▶ WORK TO COMPLETE
Copy the lines below word for word, skipping any image.

[[ THE DATA, beginning ]]

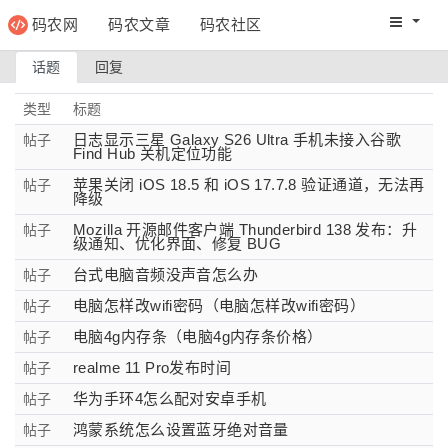
码农网
码农文章
码农社区
码农教程
码农网分
话题
回复
类型
标题
日志显示三星 Galaxy S26 Ultra 手机未接入谷歌
帖子
Find Hub 关机定位功能
苹果关闭 iOS 18.5 和 iOS 17.7.8 验证通道，无法再
帖子
降级
Mozilla 开源邮件客户端 Thunderbird 138 发布：升
帖子
级通知、优化界面、修复 BUG
台式电脑音频没声音怎么办
帖子
电脑怎样改wifi密码（电脑怎样改wifi密码）
帖子
电脑4g内存条（电脑4g内存条价格）
帖子
realme 11 Pro发布时间
帖子
华为手环4怎么配对安卓手机
帖子
鸿蒙系统怎么设置蓝牙绝对音量
帖子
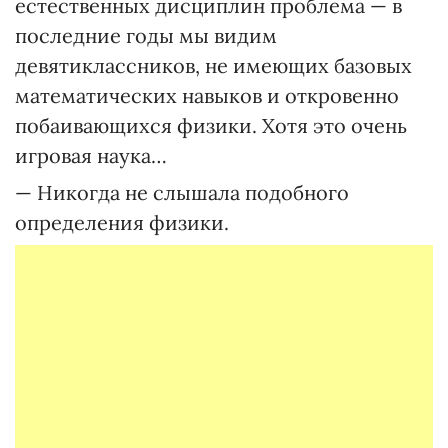
естественных дисциплин проблема — в
последние годы мы видим
девятиклассников, не имеющих базовых
математических навыков и откровенно
побаивающихся физики. Хотя это очень
игровая наука…
— Никогда не слышала подобного
определения физики.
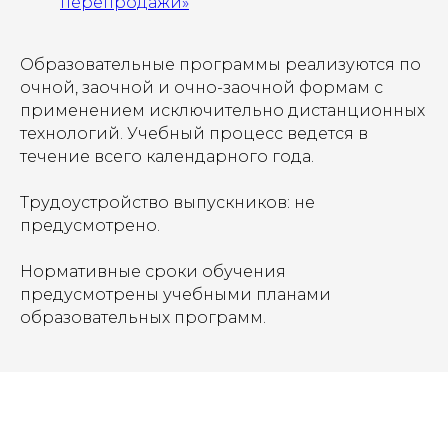
перепродажи»
Образовательные программы реализуются по
очной, заочной и очно-заочной формам с
применением исключительно дистанционных
технологий. Учебный процесс ведется в
течение всего календарного года.
Трудоустройство выпускников: не
предусмотрено.
Нормативные сроки обучения
предусмотрены учебными планами
образовательных программ.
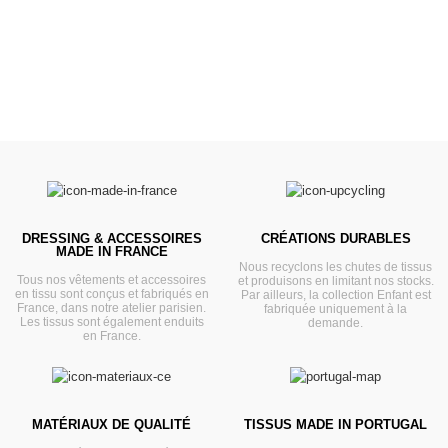
VOIR
DRESSING & ACCESSOIRES
CRÉATIONS DURABLES
MADE IN FRANCE
Nous recyclons les chutes de tissus
Tous nos vêtements et accessoires
et produisons en limitant nos stocks.
en tissu sont conçus et fabriqués en
Par ailleurs, la collection Enfant est
France, dans notre atelier parisien.
fabriquée uniquement à la
Les tissus sont également enduits
demande.
en France.
MATÉRIAUX DE QUALITÉ
TISSUS MADE IN PORTUGAL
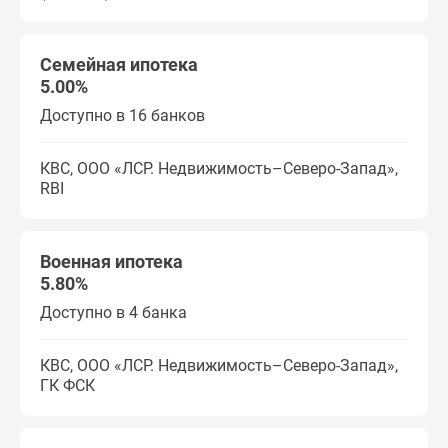
Семейная ипотека
5.00%
Доступно в 16 банков
КВС, ООО «ЛСР. Недвижимость–Северо-Запад»,
RBI
Военная ипотека
5.80%
Доступно в 4 банка
КВС, ООО «ЛСР. Недвижимость–Северо-Запад»,
ГК ФСК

[[ THE DATA, end ]]

▶ EXPECTED OUTPUT
码农网
码农文章
码农社区
码农教程
码农网分
话题
回复
类型
标题
日志显示三星 Galaxy S26 Ultra 手机未接入谷歌
帖子
Find Hub 关机定位功能
苹果关闭 iOS 18.5 和 iOS 17.7.8 验证通道，无法再
帖子
降级
Mozilla 开源邮件客户端 Thunderbird 138 发布：升
帖子
级通知、优化界面、修复 BUG
台式电脑音频没声音怎么办
帖子
电脑怎样改wifi密码（电脑怎样改wifi密码）
帖子
电脑4g内存条（电脑4g内存条价格）
帖子
realme 11 Pro发布时间
帖子
华为手环4怎么配对安卓手机
帖子
鸿蒙系统怎么设置蓝牙绝对音量
帖子
естественных дисциплин проблема — в
последние годы мы видим
девятиклассников, не имеющих базовых
математических навыков и откровенно
побаивающихся физики. Хотя это очень
игровая наука…
— Никогда не слышала подобного
определения физики.
перепродажи»
Образовательные программы реализуются по
очной, заочной и очно-заочной формам с
применением исключительно дистанционных
технологий. Учебный процесс ведется в
течение всего календарного года.
Трудоустройство выпускников: не
предусмотрено.
Нормативные сроки обучения
предусмотрены учебными планами
образовательных программ.
VOIR
DRESSING & ACCESSOIRES
CRÉATIONS DURABLES
MADE IN FRANCE
Nous recyclons les chutes de tissus
Tous nos vêtements et accessoires
et produisons en limitant nos stocks.
en tissu sont conçus et fabriqués en
Par ailleurs, la collection Enfant est
France, dans notre atelier parisien.
fabriquée uniquement à la
Les tissus sont également enduits
demande.
en France.
MATÉRIAUX DE QUALITÉ
TISSUS MADE IN PORTUGAL
Семейная ипотека
5.00%
Доступно в 16 банков
КВС, ООО «ЛСР. Недвижимость–Северо-Запад»,
RBI
Военная ипотека
5.80%
Доступно в 4 банка
КВС, ООО «ЛСР. Недвижимость–Северо-Запад»,
ГК ФСК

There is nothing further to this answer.